Stored entries:
⟨

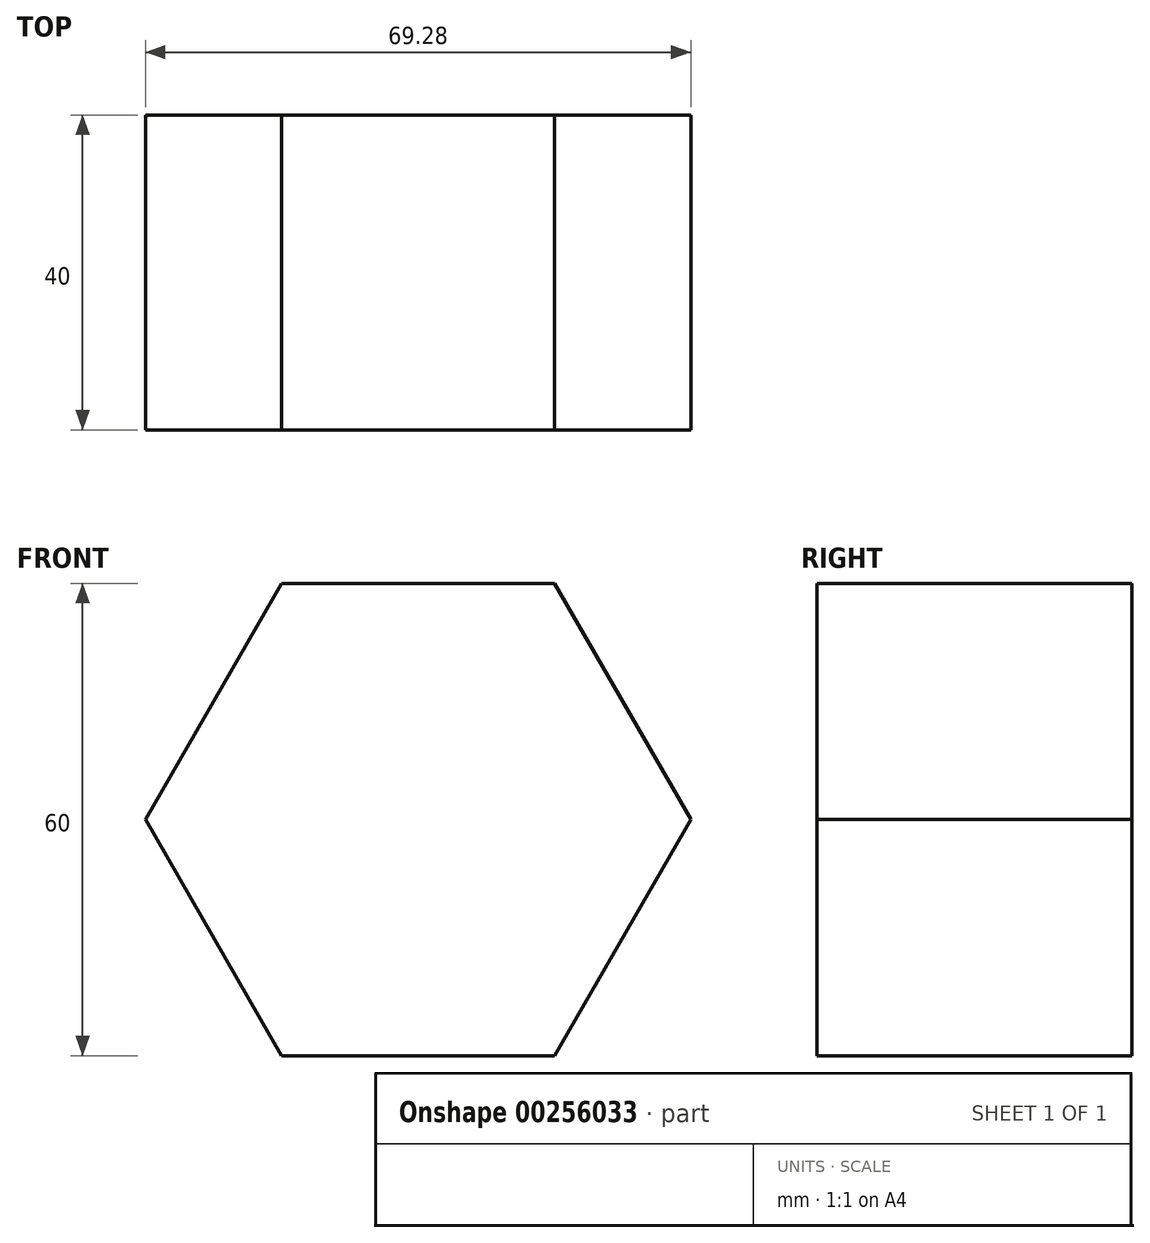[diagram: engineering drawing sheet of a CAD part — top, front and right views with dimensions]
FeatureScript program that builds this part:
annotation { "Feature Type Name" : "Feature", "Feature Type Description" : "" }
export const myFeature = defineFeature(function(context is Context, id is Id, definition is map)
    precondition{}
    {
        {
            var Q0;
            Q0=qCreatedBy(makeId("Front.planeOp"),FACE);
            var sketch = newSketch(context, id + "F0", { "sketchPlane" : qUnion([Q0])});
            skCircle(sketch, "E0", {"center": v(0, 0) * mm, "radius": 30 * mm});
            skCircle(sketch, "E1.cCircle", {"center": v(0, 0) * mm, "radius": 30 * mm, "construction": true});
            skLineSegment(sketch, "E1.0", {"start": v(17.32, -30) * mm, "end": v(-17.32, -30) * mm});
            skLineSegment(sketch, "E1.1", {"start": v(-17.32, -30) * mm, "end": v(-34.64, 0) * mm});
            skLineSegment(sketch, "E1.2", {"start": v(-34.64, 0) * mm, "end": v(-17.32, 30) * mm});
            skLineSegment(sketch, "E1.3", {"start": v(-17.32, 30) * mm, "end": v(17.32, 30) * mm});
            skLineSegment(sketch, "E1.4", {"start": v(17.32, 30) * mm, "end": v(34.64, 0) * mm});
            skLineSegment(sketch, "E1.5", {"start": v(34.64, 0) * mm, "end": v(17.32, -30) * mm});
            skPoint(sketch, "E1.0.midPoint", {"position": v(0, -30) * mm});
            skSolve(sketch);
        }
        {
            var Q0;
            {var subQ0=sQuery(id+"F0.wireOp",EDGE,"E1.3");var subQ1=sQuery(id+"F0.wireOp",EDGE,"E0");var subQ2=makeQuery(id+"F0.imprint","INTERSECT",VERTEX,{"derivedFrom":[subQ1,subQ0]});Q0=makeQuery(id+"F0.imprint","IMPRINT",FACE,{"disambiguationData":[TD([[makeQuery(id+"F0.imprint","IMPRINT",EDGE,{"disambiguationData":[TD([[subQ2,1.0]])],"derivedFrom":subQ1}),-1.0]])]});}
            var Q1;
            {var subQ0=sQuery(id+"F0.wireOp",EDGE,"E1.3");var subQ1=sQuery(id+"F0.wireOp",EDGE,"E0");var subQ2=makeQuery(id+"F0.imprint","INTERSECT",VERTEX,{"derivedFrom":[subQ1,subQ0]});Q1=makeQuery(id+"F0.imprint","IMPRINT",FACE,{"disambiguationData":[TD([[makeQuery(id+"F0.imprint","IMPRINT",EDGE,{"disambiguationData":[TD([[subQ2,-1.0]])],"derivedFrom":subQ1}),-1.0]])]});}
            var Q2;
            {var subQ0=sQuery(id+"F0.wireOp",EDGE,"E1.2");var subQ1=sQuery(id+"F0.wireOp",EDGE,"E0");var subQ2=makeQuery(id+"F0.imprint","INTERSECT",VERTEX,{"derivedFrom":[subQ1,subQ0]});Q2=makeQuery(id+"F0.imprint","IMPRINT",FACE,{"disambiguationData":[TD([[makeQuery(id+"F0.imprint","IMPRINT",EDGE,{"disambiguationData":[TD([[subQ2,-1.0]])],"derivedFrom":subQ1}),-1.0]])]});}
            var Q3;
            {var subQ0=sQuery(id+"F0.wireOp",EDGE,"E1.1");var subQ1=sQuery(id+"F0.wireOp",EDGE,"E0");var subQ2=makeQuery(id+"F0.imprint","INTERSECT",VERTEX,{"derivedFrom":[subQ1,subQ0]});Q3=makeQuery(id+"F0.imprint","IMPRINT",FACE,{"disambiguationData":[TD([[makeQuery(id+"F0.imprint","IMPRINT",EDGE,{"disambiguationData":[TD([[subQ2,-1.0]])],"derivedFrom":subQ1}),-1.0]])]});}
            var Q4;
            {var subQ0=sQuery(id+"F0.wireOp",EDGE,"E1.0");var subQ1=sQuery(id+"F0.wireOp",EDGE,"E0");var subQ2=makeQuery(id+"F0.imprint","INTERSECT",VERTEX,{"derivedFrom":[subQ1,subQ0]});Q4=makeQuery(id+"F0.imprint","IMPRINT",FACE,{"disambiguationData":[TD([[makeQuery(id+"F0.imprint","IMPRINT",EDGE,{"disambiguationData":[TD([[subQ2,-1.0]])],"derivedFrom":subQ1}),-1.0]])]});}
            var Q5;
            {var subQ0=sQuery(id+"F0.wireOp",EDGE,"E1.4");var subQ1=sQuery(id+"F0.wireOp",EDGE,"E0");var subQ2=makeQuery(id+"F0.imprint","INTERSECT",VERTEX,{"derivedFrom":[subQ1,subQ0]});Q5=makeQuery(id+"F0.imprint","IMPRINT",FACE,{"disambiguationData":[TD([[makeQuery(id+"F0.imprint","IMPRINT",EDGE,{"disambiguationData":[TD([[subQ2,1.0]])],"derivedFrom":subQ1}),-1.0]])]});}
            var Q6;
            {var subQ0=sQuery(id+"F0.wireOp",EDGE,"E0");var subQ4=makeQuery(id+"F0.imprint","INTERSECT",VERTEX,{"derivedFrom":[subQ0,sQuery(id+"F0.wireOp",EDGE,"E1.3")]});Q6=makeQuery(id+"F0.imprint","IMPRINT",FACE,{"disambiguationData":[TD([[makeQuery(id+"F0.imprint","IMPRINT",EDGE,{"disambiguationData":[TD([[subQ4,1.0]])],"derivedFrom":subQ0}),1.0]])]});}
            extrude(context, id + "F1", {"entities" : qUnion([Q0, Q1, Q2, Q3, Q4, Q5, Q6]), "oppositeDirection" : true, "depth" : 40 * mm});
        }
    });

⟩
⟨

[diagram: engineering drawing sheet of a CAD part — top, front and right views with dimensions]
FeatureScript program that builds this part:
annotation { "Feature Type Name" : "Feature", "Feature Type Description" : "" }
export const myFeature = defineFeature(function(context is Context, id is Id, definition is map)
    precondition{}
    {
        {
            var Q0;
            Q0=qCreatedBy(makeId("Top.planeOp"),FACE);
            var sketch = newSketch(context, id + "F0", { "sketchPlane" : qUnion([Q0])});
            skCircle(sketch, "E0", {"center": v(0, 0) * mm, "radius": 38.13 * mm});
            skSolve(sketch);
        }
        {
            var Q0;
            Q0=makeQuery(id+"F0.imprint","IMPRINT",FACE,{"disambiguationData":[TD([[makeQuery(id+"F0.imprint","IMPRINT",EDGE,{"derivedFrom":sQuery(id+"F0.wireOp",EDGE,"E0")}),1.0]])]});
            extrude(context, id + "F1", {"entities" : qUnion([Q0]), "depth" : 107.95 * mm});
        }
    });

⟩

→ **WORK TO COMPLETE**: Pick out every line above that contains the string "depth", and copy each one.

→ **WRITTEN SOLUTION**:
            extrude(context, id + "F1", {"entities" : qUnion([Q0, Q1, Q2, Q3, Q4, Q5, Q6]), "oppositeDirection" : true, "depth" : 40 * mm});
            extrude(context, id + "F1", {"entities" : qUnion([Q0]), "depth" : 107.95 * mm});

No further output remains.